WHAT IS BEING ASKED: Filter the entries below, keeping every line that has the word "order".

_____

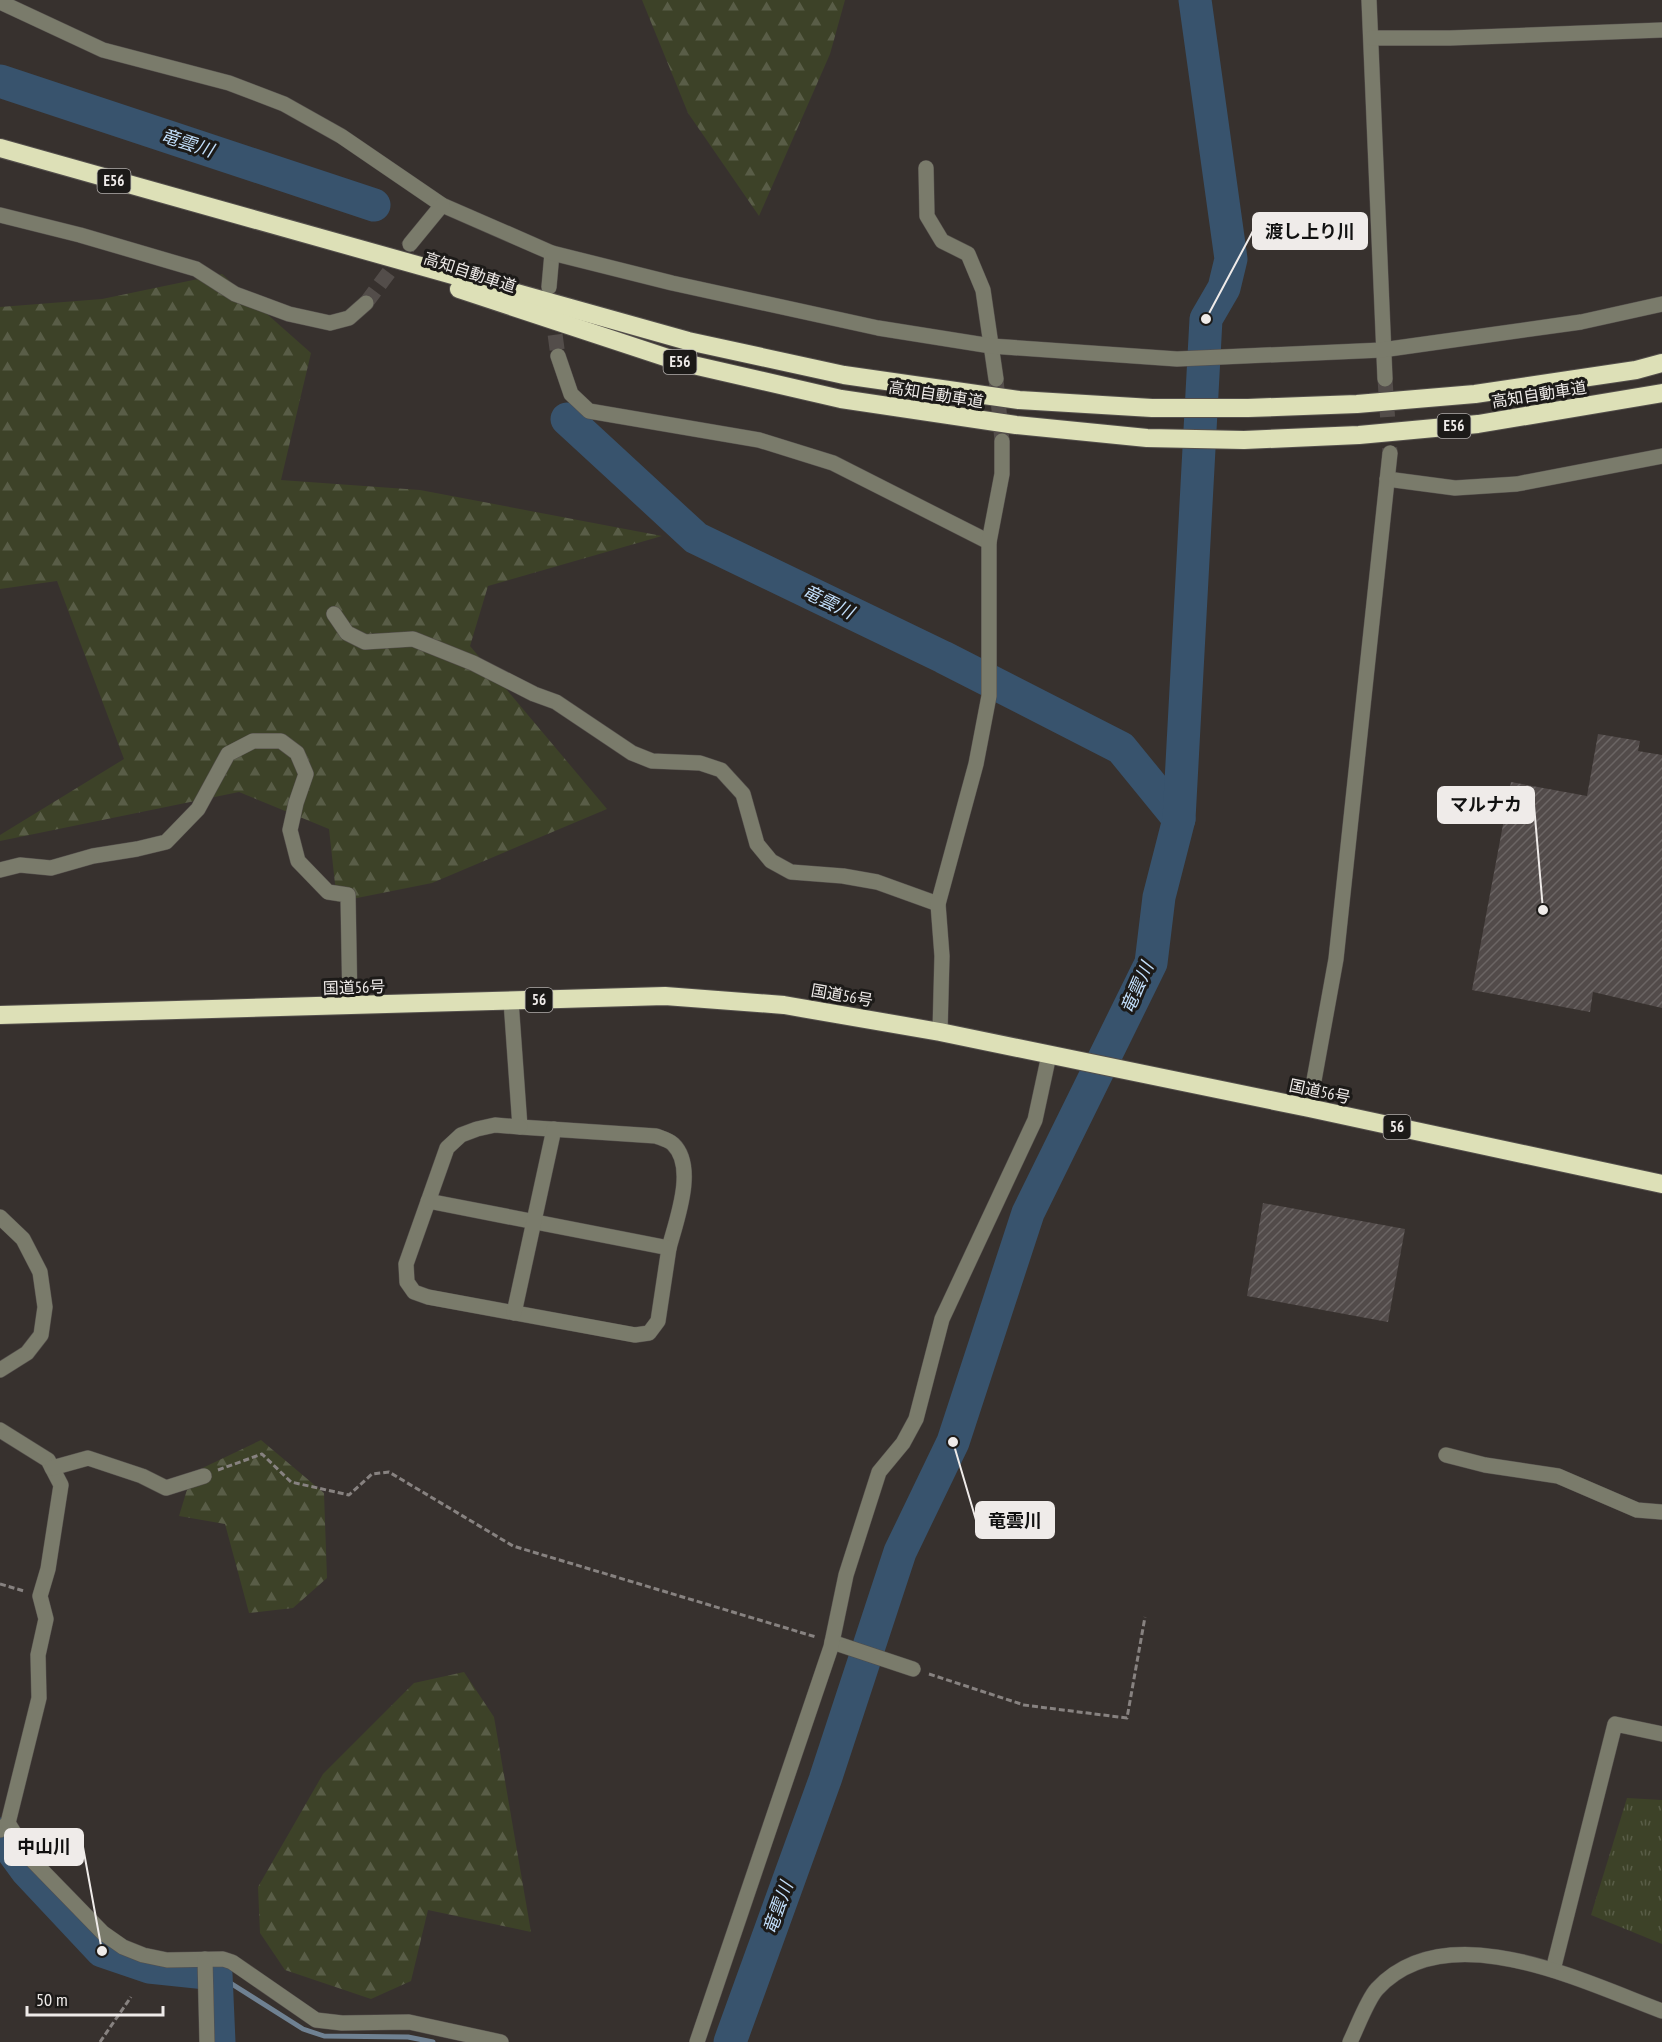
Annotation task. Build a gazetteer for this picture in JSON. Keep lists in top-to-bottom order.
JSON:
{
  "streets": {
    "highway": [
      "E56",
      "高知自動車道",
      "国道56号",
      "56"
    ]
  },
  "water": ["竜雲川"],
  "places": [
    "渡し上り川",
    "マルナカ",
    "竜雲川",
    "中山川"
  ],
  "scale_bar": "50 m"
}
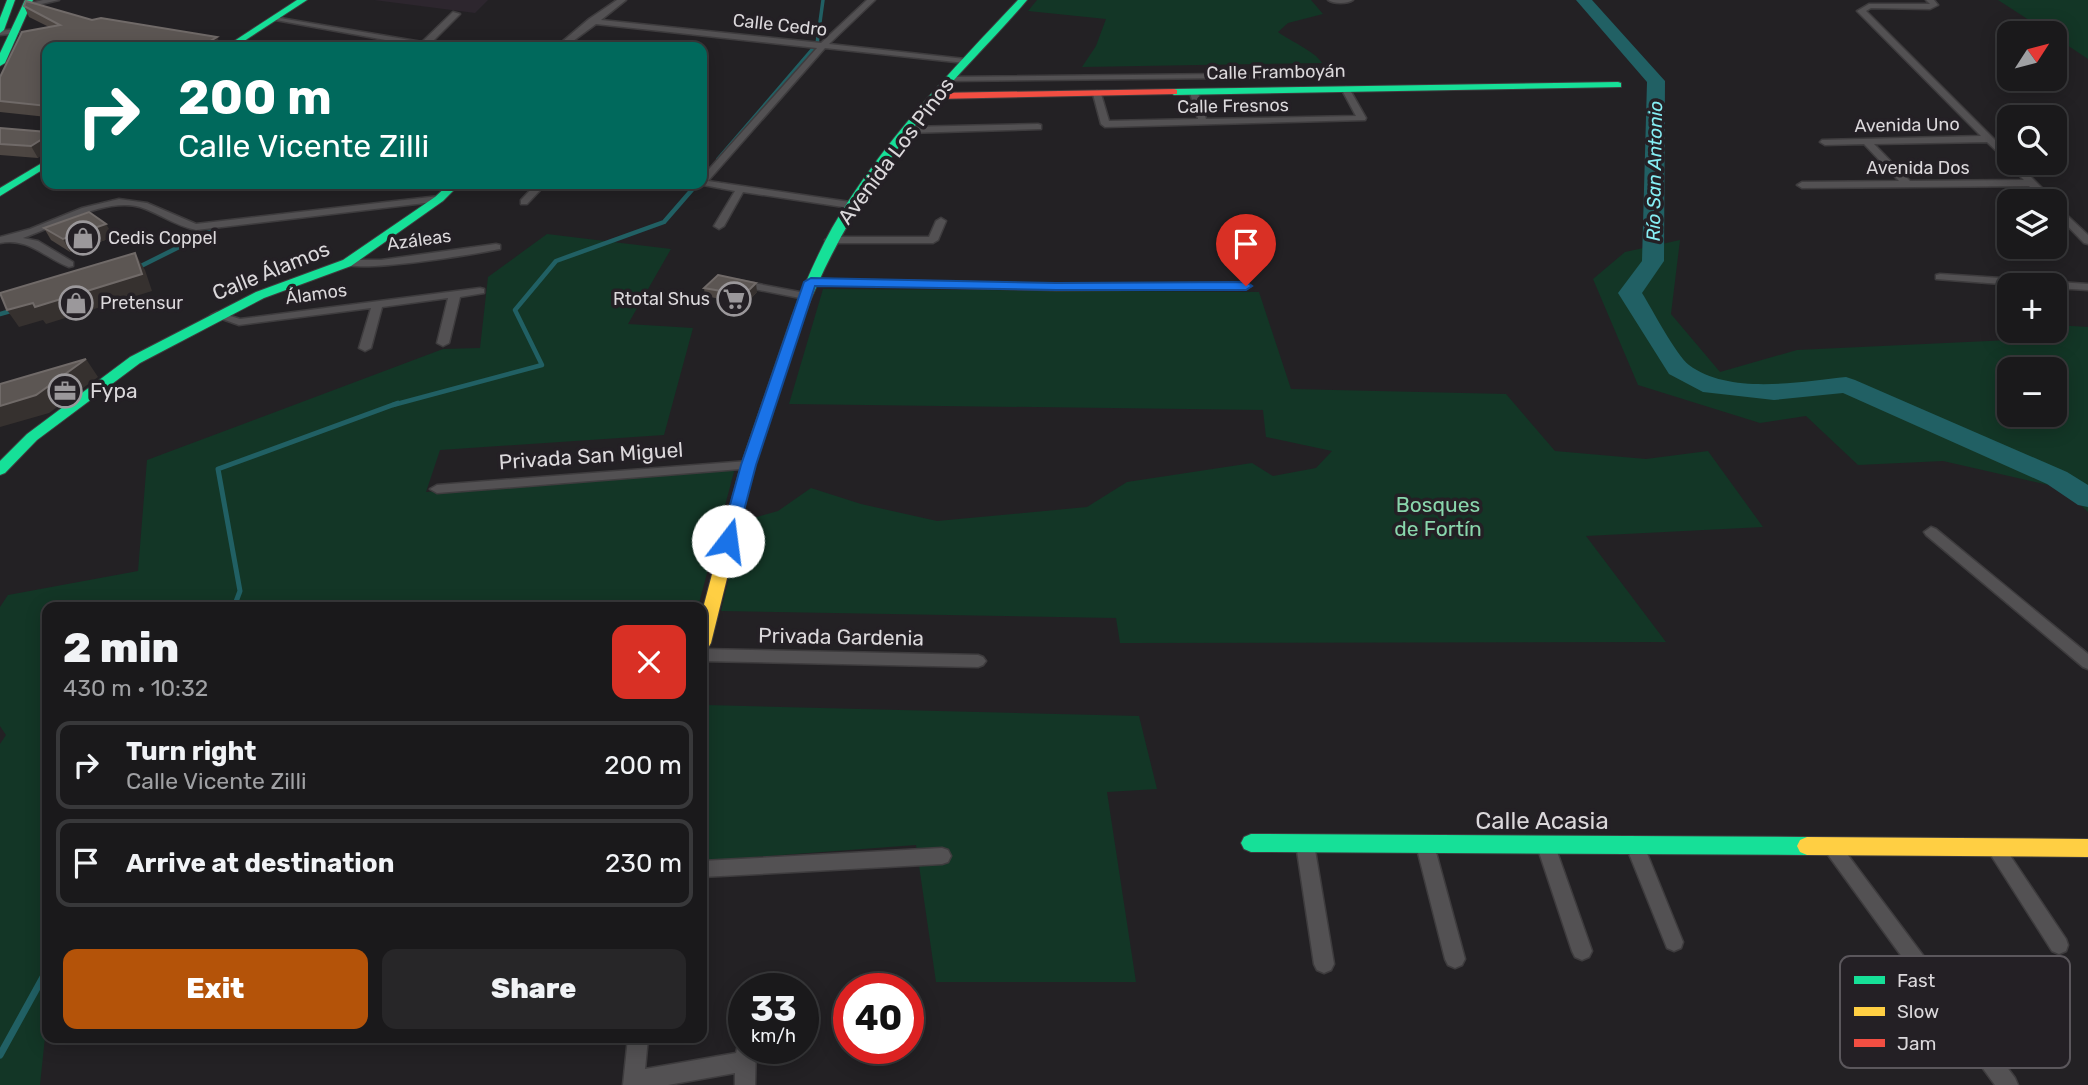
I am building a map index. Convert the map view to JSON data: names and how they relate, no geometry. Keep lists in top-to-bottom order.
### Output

_____

SOLUTION TO THE PROBLEM:
Annotation task. Build a gazetteer for this picture in JSON. Keep lists in top-to-bottom order.
I am building a map index. Convert the map view to JSON data: names and how they relate, no geometry. Keep lists in top-to-bottom order.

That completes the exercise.